_WORK ORDER:_
For this exercise, return all the data word for word, with images left out.

━━ THE RECORDS

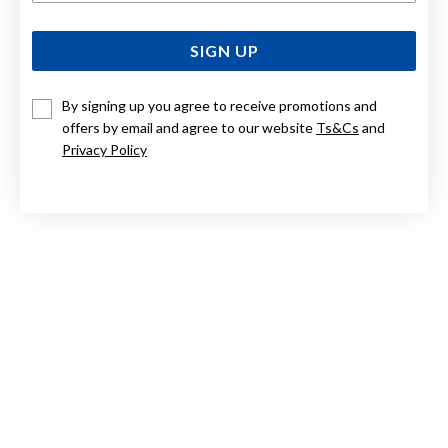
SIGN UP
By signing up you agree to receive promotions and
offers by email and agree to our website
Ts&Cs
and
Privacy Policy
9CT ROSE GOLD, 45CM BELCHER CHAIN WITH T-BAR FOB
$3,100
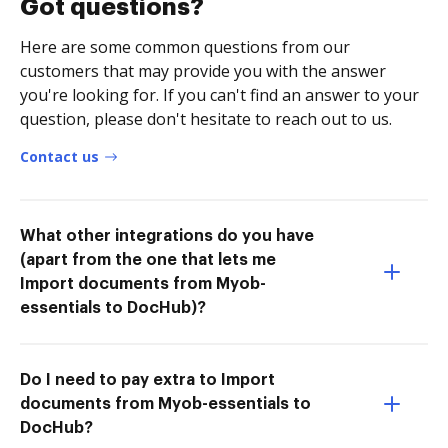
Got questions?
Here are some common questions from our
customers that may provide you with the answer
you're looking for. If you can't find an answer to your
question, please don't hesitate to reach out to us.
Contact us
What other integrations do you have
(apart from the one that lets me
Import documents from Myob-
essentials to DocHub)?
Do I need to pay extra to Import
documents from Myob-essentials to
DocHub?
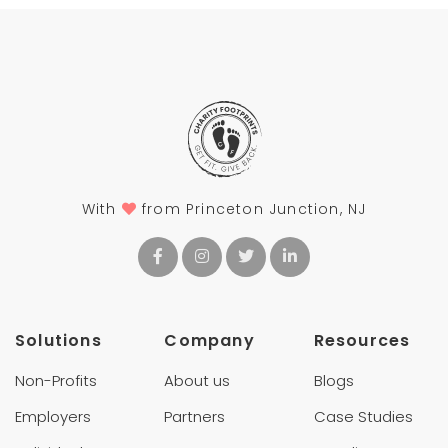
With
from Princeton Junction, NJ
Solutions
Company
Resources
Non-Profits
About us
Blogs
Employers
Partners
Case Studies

━━━━

_EXPECTED ANSWER:_
SIGN UP
By signing up you agree to receive promotions and
offers by email and agree to our website
Ts&Cs
and
Privacy Policy
9CT ROSE GOLD, 45CM BELCHER CHAIN WITH T-BAR FOB
$3,100
Got questions?
Here are some common questions from our
customers that may provide you with the answer
you're looking for. If you can't find an answer to your
question, please don't hesitate to reach out to us.
Contact us
What other integrations do you have
(apart from the one that lets me
Import documents from Myob-
essentials to DocHub)?
Do I need to pay extra to Import
documents from Myob-essentials to
DocHub?
With
from Princeton Junction, NJ
Solutions
Company
Resources
Non-Profits
About us
Blogs
Employers
Partners
Case Studies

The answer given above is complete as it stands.